# 🧹 Module 2: Data Cleaning

## 🎯 Objective
Now that you’ve explored the dataset and identified issues, it’s time to clean the data so that we can use it for analysis.

You will:
- Convert data types (e.g., Date, Quantity, Price)
- Handle missing and invalid values
- Remove duplicates
- Standardize categorical variables

Your cleaned dataset will be the foundation for calculating portfolio value in the next module.

### Step 2.0 – Import the DataFrame

Make sure you start from the same dataset you explored in Module 1.

Import the CSV File


In [None]:
# 💡 Tip: Use the csv format

# YOUR CODE HERE


### Step 2.1 – Convert data types

Make sure:
- `Date` is a datetime object
- `Quantity` and `Price` are numeric

If conversion fails due to bad data, handle errors gracefully (e.g., use `errors='coerce'`).


In [None]:
# 💡 Tip: Use pd.to_datetime() and pd.to_numeric()

# Convert Date column
# YOUR CODE HERE

# Convert Quantity and Price
# YOUR CODE HERE


### Step 2.2 – Remove invalid or missing rows

Decide how to deal with rows that:
- Have missing `Asset`, `Quantity`, or `Price`
- Have `Quantity` or `Price` <= 0
- Have a missing or invalid `Date`

Hint: Not all missing values should be dropped blindly. You may want to drop only critical columns.

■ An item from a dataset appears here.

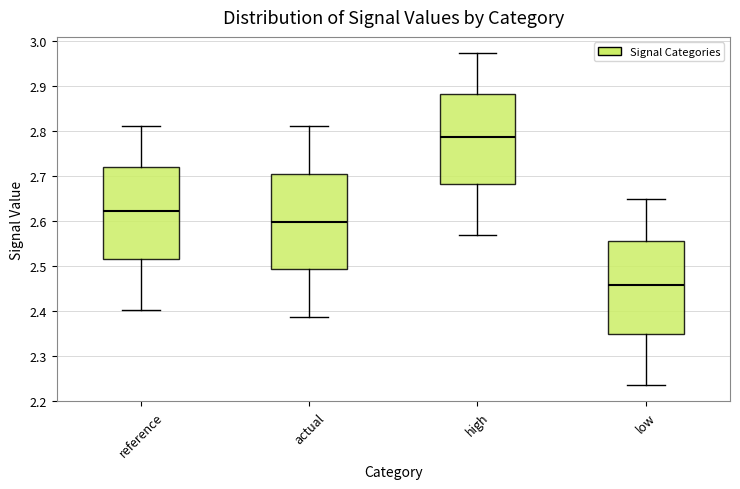

Reading left to right, transcribe this box plot: for each box, give where its median line is, the range the box spans, and where its two whiskers end, as read against the y-axis. The values are not printed on the chart, so give them approximately, as read against the axis.

reference: median 2.62, box 2.52 to 2.72, whiskers 2.40 to 2.81
actual: median 2.60, box 2.49 to 2.71, whiskers 2.39 to 2.81
high: median 2.79, box 2.68 to 2.88, whiskers 2.57 to 2.97
low: median 2.46, box 2.35 to 2.56, whiskers 2.24 to 2.65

Clean based on what would break portfolio valuation.


In [None]:
# 💡 Tip: Use .dropna() and boolean filtering

# Remove rows with missing or invalid critical fields
# YOUR CODE HERE


### Step 2.3 – Keep only valid trade types

Valid trade types are: `'Buy'` and `'Sell'`

All others (e.g. `Hold`, empty string, NaN) should be removed or fixed.


In [None]:
# 💡 Tip: Use .isin() to filter only valid values

# Filter the 'Type' column
# YOUR CODE HERE


### Step 2.4 – Standardize text columns

Some entries in the `Asset` or `Type` columns might be lowercase or contain whitespace.

Clean them by:
- Removing extra spaces
- Making everything uppercase (or consistent case)
- Dropping empty strings if necessary


In [None]:
# 💡 Tip: Use .str.strip() and .str.upper()

# Clean Asset column
# YOUR CODE HERE

# Clean Type column
# YOUR CODE HERE


### Step 2.5 – Remove duplicates

If there are duplicate trades, remove them to avoid double-counting in future portfolio valuation.


In [None]:
# 💡 Tip: Use .drop_duplicates()

# YOUR CODE HERE


### Step 2.6 – Reset the DataFrame index

After all rows have been removed or filtered, reset the index to keep the dataset clean and sequential.


In [None]:
# 💡 Tip: Use .reset_index(drop=True)

# YOUR CODE HERE


### ✅ Final Check: Review the cleaned dataset

Display the first few rows and check:
- Are there still any NaNs?
- Are all values consistent and valid?


In [None]:
# 💡 Tip: Use .head() and .isnull().sum()

# YOUR CODE HERE


## 📦 Save the cleaned DataFrame

You’ll need this cleaned dataset for the next module (portfolio computation). Let’s save it into a new variable.


In [None]:
# 💡 Tip: Use a meaningful name like df_clean

# YOUR CODE HERE